See also the abstract ExperimentConfig class and an example implementation.

Task sampler#

A task sampler is responsible for generating a sequence of tasks for agents to solve. The sequence of tasks can be randomly generated (e.g. in training) or extracted from an ordered pool (e.g. in validation or testing).

See the abstract TaskSampler class and an example implementation.


Tasks define the scope of the interaction between agents and an environment (including the action types agents are allowed to execute), as well as metrics to evaluate the agents' performance. For example, we might define a task ObjectNavTask in which agents receive observations obtained from the environment (e.g. RGB images) or directly from the task (e.g. a target object class) and are allowed to execute actions such as MoveAhead, RotateRight, RotateLeft, and End whenever agents determine they have reached their target. The metrics might include a success indicator or some quantitative metric on the optimality of the followed path.

See the abstract Task class and an example implementation.


Sensors provide observations extracted from an environment (e.g. RGB or depth images) or directly from a task (e.g. the end point in point navigation or target object class in semantic navigation) that can be directly consumed by agents.

See the abstract Sensor class and an example implementation.

Actor critic model#

The actor-critic agent is responsible for computing batched action probabilities and state values given the observations provided by sensors, internal state representations, previous actions, and potentially other inputs.

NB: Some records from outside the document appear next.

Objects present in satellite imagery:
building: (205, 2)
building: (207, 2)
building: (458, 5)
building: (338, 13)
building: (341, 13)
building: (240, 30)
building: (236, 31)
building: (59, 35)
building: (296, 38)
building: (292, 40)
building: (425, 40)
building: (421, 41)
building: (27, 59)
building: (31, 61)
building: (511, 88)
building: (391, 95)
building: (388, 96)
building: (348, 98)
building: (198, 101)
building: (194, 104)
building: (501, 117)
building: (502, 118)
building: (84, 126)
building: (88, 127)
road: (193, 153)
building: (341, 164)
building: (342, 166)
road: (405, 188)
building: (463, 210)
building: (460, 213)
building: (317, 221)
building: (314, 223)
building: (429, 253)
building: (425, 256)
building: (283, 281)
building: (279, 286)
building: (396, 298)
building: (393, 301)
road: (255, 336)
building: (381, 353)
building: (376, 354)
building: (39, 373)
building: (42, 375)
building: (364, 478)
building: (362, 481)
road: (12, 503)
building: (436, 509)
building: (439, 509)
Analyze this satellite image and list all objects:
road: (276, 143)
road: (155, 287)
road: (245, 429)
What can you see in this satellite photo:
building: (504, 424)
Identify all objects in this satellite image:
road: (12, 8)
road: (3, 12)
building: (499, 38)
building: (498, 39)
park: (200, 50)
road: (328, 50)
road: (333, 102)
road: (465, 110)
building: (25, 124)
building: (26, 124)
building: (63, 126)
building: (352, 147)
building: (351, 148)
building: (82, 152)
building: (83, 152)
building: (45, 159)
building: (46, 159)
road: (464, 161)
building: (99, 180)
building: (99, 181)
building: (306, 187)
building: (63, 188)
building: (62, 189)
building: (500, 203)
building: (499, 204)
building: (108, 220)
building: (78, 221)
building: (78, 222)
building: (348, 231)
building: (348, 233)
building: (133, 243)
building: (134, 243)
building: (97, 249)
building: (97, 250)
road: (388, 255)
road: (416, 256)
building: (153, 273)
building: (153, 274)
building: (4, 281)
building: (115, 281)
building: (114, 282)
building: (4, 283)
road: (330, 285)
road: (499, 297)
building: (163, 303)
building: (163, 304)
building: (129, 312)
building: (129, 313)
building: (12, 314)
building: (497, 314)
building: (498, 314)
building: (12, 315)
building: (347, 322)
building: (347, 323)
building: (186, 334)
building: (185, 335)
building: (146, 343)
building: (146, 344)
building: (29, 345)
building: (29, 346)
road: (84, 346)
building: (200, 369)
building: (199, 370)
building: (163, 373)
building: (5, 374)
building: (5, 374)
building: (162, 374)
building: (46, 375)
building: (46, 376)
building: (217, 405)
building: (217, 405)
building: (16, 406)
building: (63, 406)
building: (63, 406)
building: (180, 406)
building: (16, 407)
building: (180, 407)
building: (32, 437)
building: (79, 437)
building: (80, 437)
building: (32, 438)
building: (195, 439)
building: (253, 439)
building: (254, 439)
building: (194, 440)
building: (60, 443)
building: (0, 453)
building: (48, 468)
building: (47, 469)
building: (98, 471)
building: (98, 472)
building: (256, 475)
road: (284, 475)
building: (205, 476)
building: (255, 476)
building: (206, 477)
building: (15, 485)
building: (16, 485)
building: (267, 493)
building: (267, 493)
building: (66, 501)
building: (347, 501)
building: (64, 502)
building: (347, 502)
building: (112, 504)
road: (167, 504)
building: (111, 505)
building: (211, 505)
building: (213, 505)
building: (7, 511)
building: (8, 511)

See the abstract ActorCriticModel class and an example implementation.

Training pipeline#

The training pipeline, defined in the ExperimentConfig's training_pipeline method, contains one or more training stages where different losses can be combined or sequentially applied.


Actor-critic losses compute a combination of action loss and value loss out of collected experience that can be used to train actor-critic models with back-propagation, e.g. PPO or A2C.

See the AbstractActorCriticLoss class and an example implementation.

Off-policy losses implement generic training iterations in which a batch of data is run through a model (that can be a subgraph of an ActorCriticModel) and a loss is computed on the model's output.

See the AbstractOffPolicyLoss class and an example implementation.